De acordo com Dona Júlia, o bebê nasceu prematuro, com apenas 36 semanas, apresentando sérios problemas no pulmão, no coração e uma má formação no tórax. A família relatou que levou o corpo de volta ao HGM apenas porque a medicação utilizada havia causado reações no corpo do bebê, que já estava sem vida há algumas horas. Por isso, o corpinho ainda se encontrava molinho, o que é compatível com os efeitos da medicação.
A avó destacou ainda que se sentiu desrespeitada com as imagens gravadas dela e do bebê, ressaltando que tudo que foi divulgado é mentira. “Eu não pude nem sair com o bebê para o enterro, porque queriam filmar pra inventar coisa que não aconteceu. A mídia expôs a minha dor e a da minha família”, desabafou.

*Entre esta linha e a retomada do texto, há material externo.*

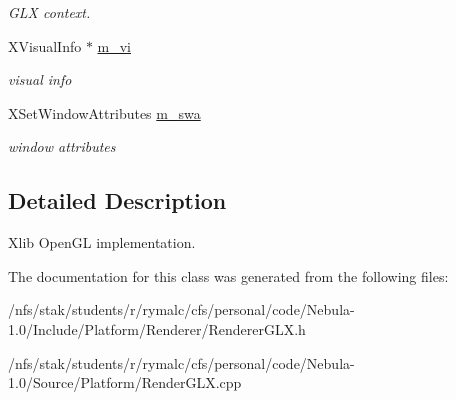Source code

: \begin{DoxyCompactItemize}
\begin{DoxyCompactList}\small\item\em GLX context. \item\end{DoxyCompactList}\item 
\hypertarget{classPlatform_1_1RenderGLX_a49865a95899223f4f02ce89b9643af28}{
XVisualInfo $\ast$ \hyperlink{classPlatform_1_1RenderGLX_a49865a95899223f4f02ce89b9643af28}{m\_\-vi}}
\label{classPlatform_1_1RenderGLX_a49865a95899223f4f02ce89b9643af28}

\begin{DoxyCompactList}\small\item\em visual info \item\end{DoxyCompactList}\item 
\hypertarget{classPlatform_1_1RenderGLX_ad7a318fe5da5f0bd7e7a3b58edd9d698}{
XSetWindowAttributes \hyperlink{classPlatform_1_1RenderGLX_ad7a318fe5da5f0bd7e7a3b58edd9d698}{m\_\-swa}}
\label{classPlatform_1_1RenderGLX_ad7a318fe5da5f0bd7e7a3b58edd9d698}

\begin{DoxyCompactList}\small\item\em window attributes \item\end{DoxyCompactList}\end{DoxyCompactItemize}


\subsection{Detailed Description}
Xlib OpenGL implementation. 

The documentation for this class was generated from the following files:\begin{DoxyCompactItemize}
\item 
/nfs/stak/students/r/rymalc/cfs/personal/code/Nebula-\/1.0/Include/Platform/Renderer/RendererGLX.h\item 
/nfs/stak/students/r/rymalc/cfs/personal/code/Nebula-\/1.0/Source/Platform/RenderGLX.cpp\end{DoxyCompactItemize}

Ela explicou também que a rigidez cadavérica é algo natural e que pode ocorrer pequeno sangramento, mas o óbito foi devidamente constatado por médicos e familiares.
O que mais revoltou a família foi descobrir que a própria funerária responsável por receber o corpo do bebê foi quem teria repassado a notícia falsa à imprensa. “A empresa que devia cuidar do corpo e respeitar a dor da família preferiu se aproveitar da situação para ganhar visibilidade”, lamentou.
O Portal Ramyria Santiago está apurando o caso e, em instantes, vai divulgar o nome da funerária envolvida.